Job item — Restate word for word the line containing "iritas® Plastic Redondas" and each line that follows it, through the last line below, and nothing else.

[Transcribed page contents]
● ● ● ●
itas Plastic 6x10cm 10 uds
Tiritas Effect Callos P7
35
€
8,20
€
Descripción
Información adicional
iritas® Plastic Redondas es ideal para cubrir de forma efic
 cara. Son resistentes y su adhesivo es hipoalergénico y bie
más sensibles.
● ● ● ●
Answer box —
iritas® Plastic Redondas es ideal para cubrir de forma efic
 cara. Son resistentes y su adhesivo es hipoalergénico y bie
más sensibles.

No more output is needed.